Decía Voltaire ama la verdad, pero perdona el error. Efectivamente, el error como contrario a la verdad es exculpable, pues no exige intencionalidad para su propagación. En cambio, en su concepción opuesta, la verdad como contraria al engaño reside en la duda que se abre paso aniquilando toda premisa artífice de la mentira, no da cabida a una permisividad graduada por reminiscencias o parámetros, no tolera supercherías cuyas connotaciones sean frutos maleados por la mediatización, ni admite analogías inconclusas susceptibles de performar el imaginario colectivo a partir del verbo adornado con aporías biensonantes.
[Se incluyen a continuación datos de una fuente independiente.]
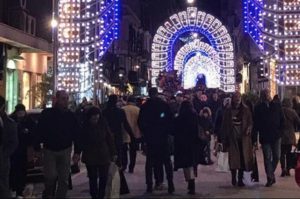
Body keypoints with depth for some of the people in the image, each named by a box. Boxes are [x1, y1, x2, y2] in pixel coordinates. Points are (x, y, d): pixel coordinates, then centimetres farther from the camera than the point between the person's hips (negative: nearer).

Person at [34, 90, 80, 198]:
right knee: (51, 176, -5)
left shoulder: (71, 115, 2)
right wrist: (37, 148, -5)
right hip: (49, 150, -2)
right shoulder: (47, 113, -3)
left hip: (65, 151, 2)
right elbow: (39, 132, -1)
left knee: (64, 179, 3)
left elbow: (76, 134, 4)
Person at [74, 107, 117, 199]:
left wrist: (113, 153, 2)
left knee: (104, 178, 1)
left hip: (104, 156, 1)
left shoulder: (103, 125, -3)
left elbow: (110, 139, 1)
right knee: (93, 178, 5)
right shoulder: (84, 127, -4)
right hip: (90, 157, -1)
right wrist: (77, 153, -7)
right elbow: (80, 141, 0)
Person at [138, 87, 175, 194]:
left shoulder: (144, 106, -1)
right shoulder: (164, 105, -6)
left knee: (149, 161, 9)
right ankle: (170, 185, 1)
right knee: (167, 161, 6)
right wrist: (168, 132, 7)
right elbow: (170, 120, -4)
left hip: (150, 137, 1)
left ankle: (149, 185, 7)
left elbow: (140, 122, 4)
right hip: (163, 137, -1)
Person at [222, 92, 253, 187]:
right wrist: (226, 138, 1)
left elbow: (250, 122, 6)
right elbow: (224, 125, 7)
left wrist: (248, 128, -15)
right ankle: (233, 177, 12)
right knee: (233, 158, -3)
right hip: (232, 138, -1)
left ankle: (240, 178, 9)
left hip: (243, 137, 1)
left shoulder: (246, 110, 6)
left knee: (243, 158, 0)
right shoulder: (228, 111, 4)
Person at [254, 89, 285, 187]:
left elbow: (282, 119, 9)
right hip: (265, 137, -2)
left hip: (276, 136, 2)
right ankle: (270, 177, 6)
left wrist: (280, 130, -2)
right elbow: (256, 123, 0)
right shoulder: (258, 108, 1)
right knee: (267, 158, 0)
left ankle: (271, 174, 25)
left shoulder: (277, 106, 6)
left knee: (276, 156, 4)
Al no ser volitiva, la verdad no requiere de fetiches o dramaturgia, del mismo modo que su eventual adecuación a ciertas preferencias no la condiciona, ni mucho menos determina. Prístina y obstinada, su esencia, por primigenia, es profunda y firme, o, por decirlo con Machado, es lo que es, y sigue siendo verdad, aunque se piense al revés.

La racionalidad no se debe asociar con la propaganda, pues cuando el ansia velada por contradicciones insuperables pretende dotar de universalidad a medias verdades y argumentos torticeros, los silogismos derivados de presupuestos capciosos se yerguen como axiomas y corolarios oficialmente incuestionables, imposibilitando el pensamiento crítico de la sociedad y ensoberbeciendo a los voceros paniaguados, quienes no por grandilocuentes resultan menos perniciosos, sino todo lo contrario. No hay perdón para los teatreros que diezman la capacidad lógica de una comunidad, como no hay perdón para los déspotas que privan de la libertad política a la nación que fingen representar.

Yo digo, pues, ama la verdad y no toleres la mentira.